begin
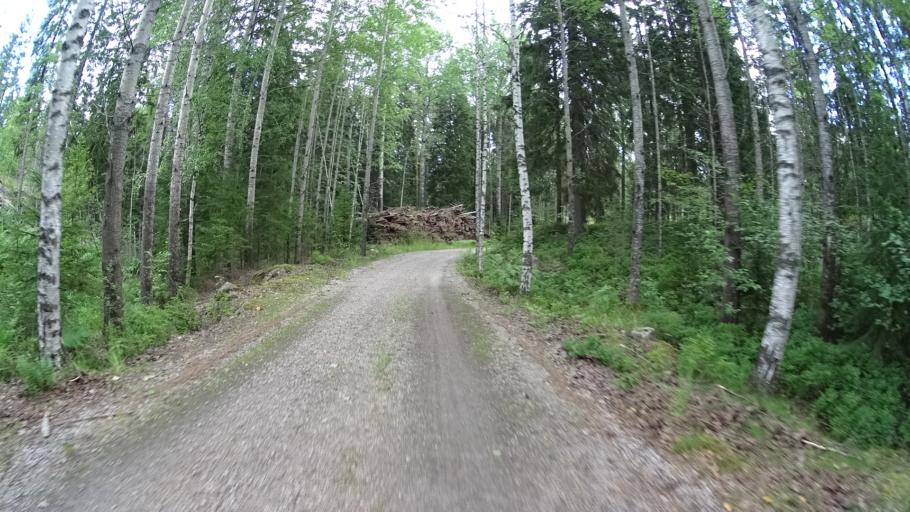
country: FI
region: Uusimaa
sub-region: Helsinki
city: Espoo
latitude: 60.2667
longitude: 24.6139
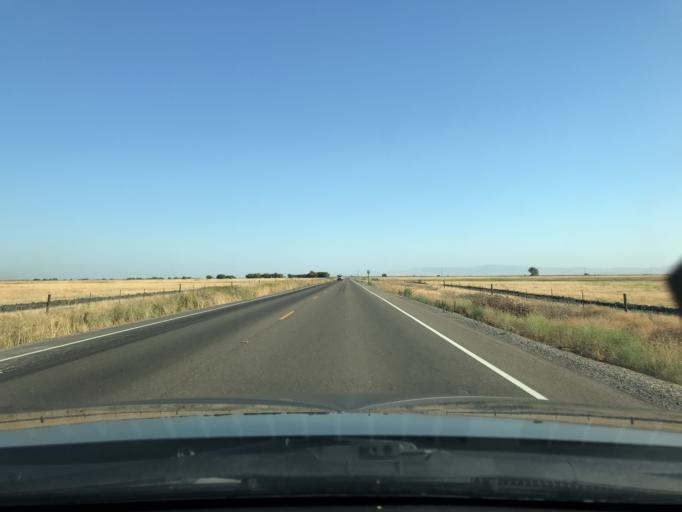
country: US
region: California
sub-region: Merced County
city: Gustine
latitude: 37.2246
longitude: -120.8521
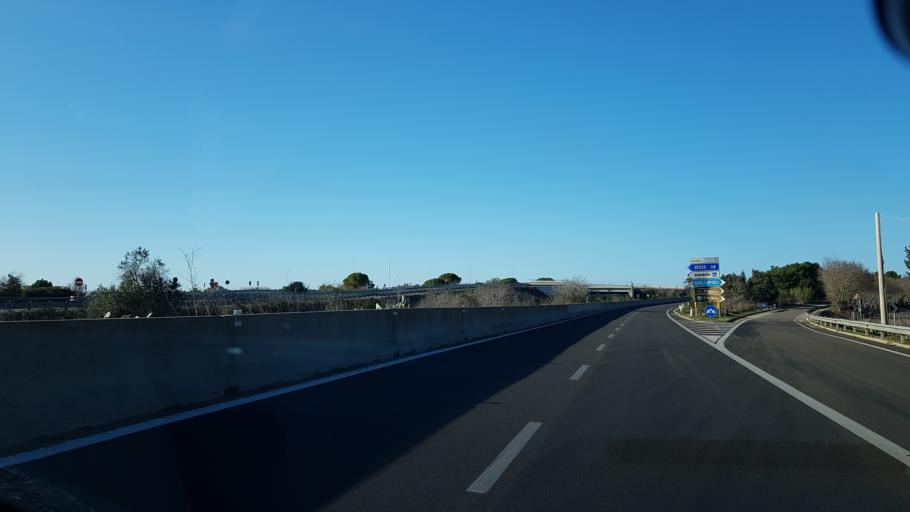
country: IT
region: Apulia
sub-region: Provincia di Lecce
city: Gallipoli
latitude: 40.0392
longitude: 18.0221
end
REQUEST - Reproduce all the rows above with "city" swapped for "town" wherever it occurs and nothing else changed. Leave out the pictures.

REPLY TO THE EXERCISE -
country: FI
region: Uusimaa
sub-region: Helsinki
town: Espoo
latitude: 60.2667
longitude: 24.6139
country: US
region: California
sub-region: Merced County
town: Gustine
latitude: 37.2246
longitude: -120.8521
country: IT
region: Apulia
sub-region: Provincia di Lecce
town: Gallipoli
latitude: 40.0392
longitude: 18.0221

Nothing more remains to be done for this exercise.